Although the skins are designed with no specific task in mind, Kramer-Bottiglio said they could be used for everything from search-and-rescue robots to wearable technologies.

The skins are made from elastic sheets embedded with sensors and actuators. Placed on a deformable object - such as a stuffed animal or a foam tube - the skins animate these objects from their surfaces.

The makeshift robots can also perform different tasks depending on the properties of the soft objects and how the skins are applied.

"We can take the skins and wrap them around one object to perform a task, locomotion, for example, and then take them off and put them on a different object to perform a different task, such as grasping and moving an object," Kramer-Bottiglio explained.

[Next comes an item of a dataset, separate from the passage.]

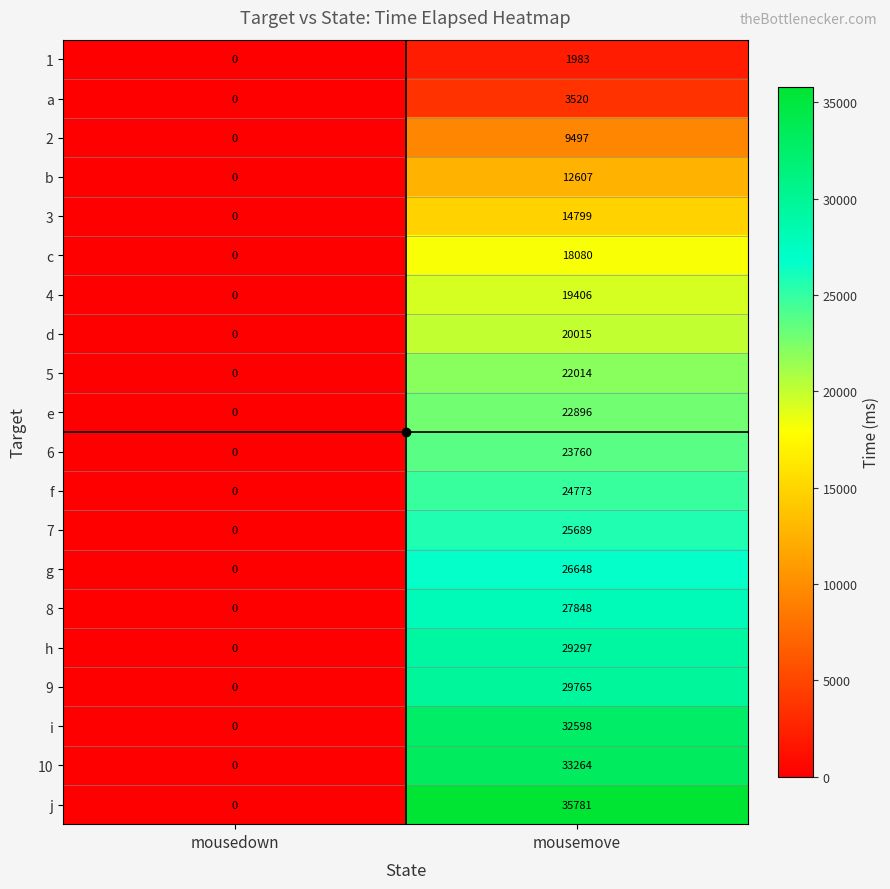

What is the spread (max minus min) of values at mousemove?

33798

"We can then take those same skins off that object and put them on a shirt to make an active wearable device."

She added that they can also be used in settings that hadn't even been considered when they were designed.

Additionally, using more than one skin at a time allows for more complex movements. For instance, Kramer-Bottiglio said, you can layer the skins to get different types of motion.

"Now we can get combined modes of actuation, for example, simultaneous compression and bending."

To demonstrate the robotic skins in action, the researchers created a handful of prototypes. These include foam cylinders that move like an inchworm, a shirt-like wearable device designed to correct poor posture, and a device with a gripper that can grasp and move objects.